Pero ¿de qué hablamos cuando hablamos de bioética? Hablamos de vida (Bios), de comportamiento (Ethos) y de actitud moral. En el entendido de que la Bioética nació de la necesidad de un pensamiento (conciencia) que considerara, desde lo humano, nuestro deber. El deber de lo humano personal (Ente-sujeto) con el resto de la humanidad. En este sentido, la conciencia bioética comienza en el Ser que siente, que piensa, que actúa y que se relaciona en libertad, voluntad, responsabilidad y deber con la vida.

Teniendo la bioética una raíz estrictamente filosófica, emanada de la filosofía de Immanuel Kant, la primera edición de la Enciclopedia de Bioética (1978) la define como: “el estudio sistemático de la conducta humana en el área de las ciencias de la vida y de la salud, examinadas a la luz de los valores y de los principios morales”. Y es precisamente esta última parte del enunciado de su definición donde cabe el término “conciencia”, para determinar su quehacer dentro de los principios morales y los valores humanos implícitos en nuestra vida.

Conciencia quiere decir también inteligencia responsable o conocimiento de aquello que se sabe de uno mismo y nuestro entorno. Es decir: actuar con sabiduría. Y toda sabiduría (como virtud) conlleva una responsabilidad, la de entender la diferencia entre el bien y el mal. No saber es un defecto (la ignorancia), y como tal, inconsciente de entender la diferencia entre lo bueno y lo malo de una acción humana.

Toda conciencia bioética, entonces, se establece sobre el imperativo de lo que debe hacerse y no de aquello que quiere hacerse, salvaguardando los principios de autonomía, beneficencia, no maledicencia y justicia; todos ellos principios pilares de la Bioética Médica.

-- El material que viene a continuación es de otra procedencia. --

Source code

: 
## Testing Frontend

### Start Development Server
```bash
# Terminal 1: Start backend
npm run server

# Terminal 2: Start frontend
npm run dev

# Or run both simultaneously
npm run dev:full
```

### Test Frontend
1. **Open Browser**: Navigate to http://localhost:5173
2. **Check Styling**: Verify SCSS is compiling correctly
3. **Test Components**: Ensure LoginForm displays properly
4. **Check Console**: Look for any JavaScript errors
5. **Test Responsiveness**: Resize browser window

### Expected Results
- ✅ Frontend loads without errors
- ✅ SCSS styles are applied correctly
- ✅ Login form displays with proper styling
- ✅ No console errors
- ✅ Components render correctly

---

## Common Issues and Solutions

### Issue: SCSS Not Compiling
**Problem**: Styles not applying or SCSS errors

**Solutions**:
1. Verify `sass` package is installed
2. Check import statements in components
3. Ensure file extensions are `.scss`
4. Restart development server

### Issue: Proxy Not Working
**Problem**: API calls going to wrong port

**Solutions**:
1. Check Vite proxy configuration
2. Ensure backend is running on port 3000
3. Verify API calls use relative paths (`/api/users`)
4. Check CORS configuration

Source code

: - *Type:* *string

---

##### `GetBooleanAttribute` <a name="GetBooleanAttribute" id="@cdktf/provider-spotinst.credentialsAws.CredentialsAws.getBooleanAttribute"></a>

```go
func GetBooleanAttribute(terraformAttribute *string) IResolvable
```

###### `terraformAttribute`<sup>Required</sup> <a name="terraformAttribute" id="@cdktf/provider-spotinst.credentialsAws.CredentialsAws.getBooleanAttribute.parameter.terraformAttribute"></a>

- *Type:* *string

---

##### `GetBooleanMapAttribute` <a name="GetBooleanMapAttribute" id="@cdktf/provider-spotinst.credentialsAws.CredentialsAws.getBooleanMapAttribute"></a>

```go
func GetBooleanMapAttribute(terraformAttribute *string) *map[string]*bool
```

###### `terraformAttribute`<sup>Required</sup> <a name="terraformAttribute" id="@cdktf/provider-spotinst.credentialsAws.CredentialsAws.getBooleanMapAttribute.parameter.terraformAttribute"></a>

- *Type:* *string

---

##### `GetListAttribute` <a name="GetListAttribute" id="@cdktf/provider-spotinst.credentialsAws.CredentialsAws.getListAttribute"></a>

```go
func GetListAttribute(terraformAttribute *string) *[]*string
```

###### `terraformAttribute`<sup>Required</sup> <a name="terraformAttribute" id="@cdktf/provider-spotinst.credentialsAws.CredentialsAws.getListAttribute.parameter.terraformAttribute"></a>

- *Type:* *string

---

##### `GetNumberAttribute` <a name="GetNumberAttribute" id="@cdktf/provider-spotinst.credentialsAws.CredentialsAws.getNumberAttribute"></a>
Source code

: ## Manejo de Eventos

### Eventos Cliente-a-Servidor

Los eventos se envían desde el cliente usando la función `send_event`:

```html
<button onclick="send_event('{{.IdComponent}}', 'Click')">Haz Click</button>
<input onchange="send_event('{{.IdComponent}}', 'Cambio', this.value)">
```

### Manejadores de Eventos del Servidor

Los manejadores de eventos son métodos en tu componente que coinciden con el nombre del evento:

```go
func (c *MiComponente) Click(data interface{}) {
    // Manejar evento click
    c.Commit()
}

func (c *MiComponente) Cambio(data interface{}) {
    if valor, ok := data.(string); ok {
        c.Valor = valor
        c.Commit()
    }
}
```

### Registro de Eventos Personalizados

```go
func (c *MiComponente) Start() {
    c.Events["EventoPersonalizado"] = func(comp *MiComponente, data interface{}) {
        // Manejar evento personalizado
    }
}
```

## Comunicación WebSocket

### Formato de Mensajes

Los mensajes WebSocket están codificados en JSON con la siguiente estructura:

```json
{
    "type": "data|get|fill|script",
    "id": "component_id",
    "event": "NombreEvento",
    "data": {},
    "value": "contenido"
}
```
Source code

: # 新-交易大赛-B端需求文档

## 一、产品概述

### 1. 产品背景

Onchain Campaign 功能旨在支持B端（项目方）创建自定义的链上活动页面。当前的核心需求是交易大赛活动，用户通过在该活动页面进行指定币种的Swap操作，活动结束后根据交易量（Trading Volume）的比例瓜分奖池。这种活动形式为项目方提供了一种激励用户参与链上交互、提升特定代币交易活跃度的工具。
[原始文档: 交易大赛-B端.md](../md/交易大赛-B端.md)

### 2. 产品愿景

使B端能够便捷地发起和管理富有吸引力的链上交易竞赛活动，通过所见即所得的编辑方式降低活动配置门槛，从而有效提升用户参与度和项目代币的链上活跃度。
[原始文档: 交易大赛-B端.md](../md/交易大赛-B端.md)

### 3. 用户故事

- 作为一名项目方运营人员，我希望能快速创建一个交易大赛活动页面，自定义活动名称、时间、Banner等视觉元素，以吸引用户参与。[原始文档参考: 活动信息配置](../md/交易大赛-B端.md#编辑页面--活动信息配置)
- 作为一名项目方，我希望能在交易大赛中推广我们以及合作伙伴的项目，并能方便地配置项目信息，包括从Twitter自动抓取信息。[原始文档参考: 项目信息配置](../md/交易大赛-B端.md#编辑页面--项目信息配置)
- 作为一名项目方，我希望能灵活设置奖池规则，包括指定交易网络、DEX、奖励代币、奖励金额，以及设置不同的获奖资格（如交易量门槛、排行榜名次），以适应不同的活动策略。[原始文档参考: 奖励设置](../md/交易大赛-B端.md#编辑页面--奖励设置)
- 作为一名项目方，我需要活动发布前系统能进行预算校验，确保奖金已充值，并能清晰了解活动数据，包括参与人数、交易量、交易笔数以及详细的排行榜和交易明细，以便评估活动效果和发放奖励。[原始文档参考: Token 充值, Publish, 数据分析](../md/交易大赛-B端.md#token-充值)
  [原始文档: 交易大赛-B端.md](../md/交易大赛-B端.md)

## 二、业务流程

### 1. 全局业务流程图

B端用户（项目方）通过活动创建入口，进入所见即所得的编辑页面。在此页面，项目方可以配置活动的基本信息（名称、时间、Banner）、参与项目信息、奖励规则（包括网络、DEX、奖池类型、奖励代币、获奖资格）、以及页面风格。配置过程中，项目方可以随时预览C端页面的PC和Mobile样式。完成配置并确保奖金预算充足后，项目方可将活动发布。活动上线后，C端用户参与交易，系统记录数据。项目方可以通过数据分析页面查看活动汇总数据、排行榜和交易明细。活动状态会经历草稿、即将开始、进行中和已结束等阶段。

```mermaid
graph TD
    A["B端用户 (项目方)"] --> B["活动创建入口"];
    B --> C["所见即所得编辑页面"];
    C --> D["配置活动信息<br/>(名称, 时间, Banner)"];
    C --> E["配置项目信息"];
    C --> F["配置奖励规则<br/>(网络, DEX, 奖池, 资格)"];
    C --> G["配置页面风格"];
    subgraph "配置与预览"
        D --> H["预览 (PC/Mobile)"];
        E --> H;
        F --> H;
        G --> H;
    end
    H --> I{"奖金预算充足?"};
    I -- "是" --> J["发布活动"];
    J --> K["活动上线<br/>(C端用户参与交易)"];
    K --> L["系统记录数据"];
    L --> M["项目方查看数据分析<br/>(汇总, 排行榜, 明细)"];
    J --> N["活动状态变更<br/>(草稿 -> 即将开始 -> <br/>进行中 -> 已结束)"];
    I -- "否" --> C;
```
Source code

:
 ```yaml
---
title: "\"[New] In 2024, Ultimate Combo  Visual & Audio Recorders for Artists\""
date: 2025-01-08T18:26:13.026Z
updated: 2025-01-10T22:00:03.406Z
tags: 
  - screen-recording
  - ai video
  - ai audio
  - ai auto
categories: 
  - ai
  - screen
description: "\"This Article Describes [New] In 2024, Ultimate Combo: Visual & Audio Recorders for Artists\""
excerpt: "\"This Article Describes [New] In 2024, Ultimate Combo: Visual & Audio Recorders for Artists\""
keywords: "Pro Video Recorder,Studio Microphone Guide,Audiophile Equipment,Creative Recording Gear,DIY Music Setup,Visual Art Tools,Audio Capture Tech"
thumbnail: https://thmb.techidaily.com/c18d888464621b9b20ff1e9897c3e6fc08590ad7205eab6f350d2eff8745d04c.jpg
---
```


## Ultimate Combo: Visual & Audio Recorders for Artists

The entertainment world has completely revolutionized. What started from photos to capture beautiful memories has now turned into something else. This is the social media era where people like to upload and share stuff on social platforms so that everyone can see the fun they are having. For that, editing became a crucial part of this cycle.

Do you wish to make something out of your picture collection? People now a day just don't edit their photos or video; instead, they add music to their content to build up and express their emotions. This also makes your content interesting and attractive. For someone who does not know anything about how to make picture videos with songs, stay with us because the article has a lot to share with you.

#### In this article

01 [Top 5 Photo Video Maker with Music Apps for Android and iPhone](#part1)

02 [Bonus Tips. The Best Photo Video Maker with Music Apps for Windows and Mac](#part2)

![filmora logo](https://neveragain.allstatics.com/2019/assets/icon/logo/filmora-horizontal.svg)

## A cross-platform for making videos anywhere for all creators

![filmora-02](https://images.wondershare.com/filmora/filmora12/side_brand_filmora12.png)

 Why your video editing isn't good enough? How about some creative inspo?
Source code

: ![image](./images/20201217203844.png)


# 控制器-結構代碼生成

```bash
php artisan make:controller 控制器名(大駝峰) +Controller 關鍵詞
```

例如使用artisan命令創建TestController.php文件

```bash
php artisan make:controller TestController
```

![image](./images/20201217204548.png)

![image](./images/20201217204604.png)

En el entorno de la biomedicina y el ejercicio profesional sanitario, el principio de autonomía le da libertad al paciente, pero también lo obliga, a que cada decisión tomada por su salud, le pertenezca. El principio de beneficencia obliga a la instancia sanitaria, médicos, enfermeras, internos, residentes, asistentes y todo personal a cargo, a que todo aquello que se aplique por salud en un paciente, sea siempre en su beneficio. El principio de no maledicencia que concretamente se refiere al hecho de no hacer daño, o que éste (en el caso de costo-beneficio) sea siempre menos que el beneficio. El principio de justicia será aquél aplicado en el mismo sentido que lo entendía la filosofía griega de donde emana el principio; en la proporción y medida justa necesaria en la atención del paciente.

La conciencia bioética como actitud, se refiere precisamente a la conducta correcta, al cumplimiento ético adecuado en el ejercicio de un deber profesional y/o humano que deje claro nuestro valor (y valores) como personas.

Y no nacemos conscientes, como podemos leer en la filosofía ética de Aristóteles y posteriormente (ya en el siglo XX) en el existencialismo sobre el devenir del Ser de Heidegger; nos hacemos conscientes en el desarrollo natural de una vida más ideal a través de la cultura, la educación y el cultivo necesario y constante de lo bueno, sabio y justo.

Una vida sabia (inteligente y consciente), argumenta Platón a través de Sócrates, es una vida buena y justa, y por tanto: ¡bella!